2. The Erosion of Net Neutrality

This trend is as potentially harmful (if not more so) as the growth in patent legislation. After a Federal Appeals court ruled that Verizon could charge internet companies to deliver content at higher speeds under the current rules outlined by the FCC, the internet was ablaze.

It’s clear that both the growth in patent litigation and the erosion of Net Neutrality are already having a serious impact on the environment of rapid innovation.

Comcast didn’t wait long to start taking advantage of the ruling, striking a deal with Netflix for “faster and more reliable access to Comcast’s subscribers”. Netflix has not yet passed these higher costs on to its customers, but higher costs for existing services is not the biggest threat of the erosion of Net Neutrality. Guan, in a post right after the decision, said it best when explaining that it’s going to cause the most harm to what he calls the environment of “permissionless innovation”. In other words, if it becomes standard operating procedure for ISPs to charge companies (both small and large) for access to deliver content to consumers it will effectively be a tax on innovation. Taxes tend to dissuade growth, and this “tax” will dissuade potential internet entrepreneurs from going to market.

Luckily again, we may actually get a response from the Federal government. The most important aspect of the decision was that it still granted the FCC the jurisdiction over Net Neutrality. The FCC has said that, while it won’t appeal the decision, it is working on drafting new rules that will (hopefully) rebuild the idea of a free and open internet. An internet that will continue to enable “permissionless innovation”.
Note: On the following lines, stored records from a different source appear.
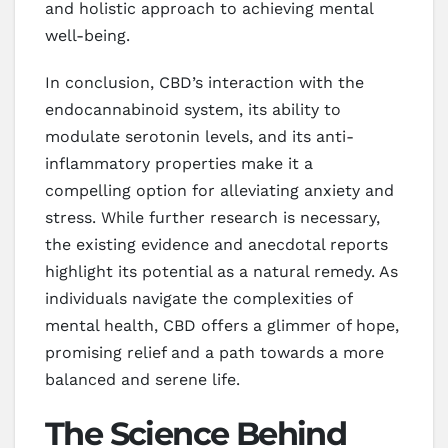
and holistic approach to achieving mental
well-being.
In conclusion, CBD’s interaction with the
endocannabinoid system, its ability to
modulate serotonin levels, and its anti-
inflammatory properties make it a
compelling option for alleviating anxiety and
stress. While further research is necessary,
the existing evidence and anecdotal reports
highlight its potential as a natural remedy. As
individuals navigate the complexities of
mental health, CBD offers a glimmer of hope,
promising relief and a path towards a more
balanced and serene life.
The Science Behind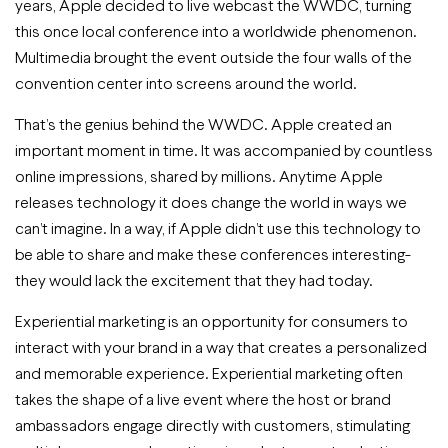
years, Apple decided to live webcast the WWDC, turning
this once local conference into a worldwide phenomenon.
Multimedia brought the event outside the four walls of the
convention center into screens around the world.
That’s the genius behind the WWDC. Apple created an
important moment in time. It was accompanied by countless
online impressions, shared by millions. Anytime Apple
releases technology it does change the world in ways we
can’t imagine. In a way, if Apple didn’t use this technology to
be able to share and make these conferences interesting-
they would lack the excitement that they had today.
Experiential marketing is an opportunity for consumers to
interact with your brand in a way that creates a personalized
and memorable experience. Experiential marketing often
takes the shape of a live event where the host or brand
ambassadors engage directly with customers, stimulating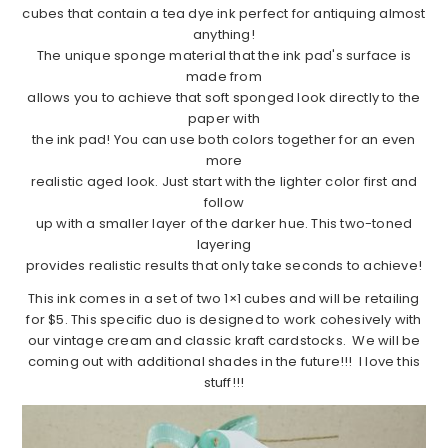
cubes that contain a tea dye ink perfect for antiquing almost
anything!
The unique sponge material that the ink pad's surface is
made from
allows you to achieve that soft sponged look directly to the
paper with
the ink pad! You can use both colors together for an even
more
realistic aged look. Just start with the lighter color first and
follow
up with a smaller layer of the darker hue. This two-toned
layering
provides realistic results that only take seconds to achieve!
This ink comes in a set of two 1×1 cubes and will be retailing
for $5. This specific duo is designed to work cohesively with
our vintage cream and classic kraft cardstocks. We will be
coming out with additional shades in the future!!! I love this
stuff!!!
I also thought about including the currently frothy market valuations as one of the trends, but it’s unclear whether this is currently a threat or a catalyst for innovation. To a certain point, higher valuations act as an added incentive to innovate (capital is easier to raise, and the payouts are bigger). But if these higher valuations lead to a bubble, a burst could have the opposite effect on innovation.

In the age of Washington gridlock it’s a relief to see some bi-partisan support for patent legislation, as well as a Federal agency actually taking some action. It would really be a shame if either of these trends continue and start have a real, measured effect on the current pace of innovation that’s creating jobs and adding value to the economy.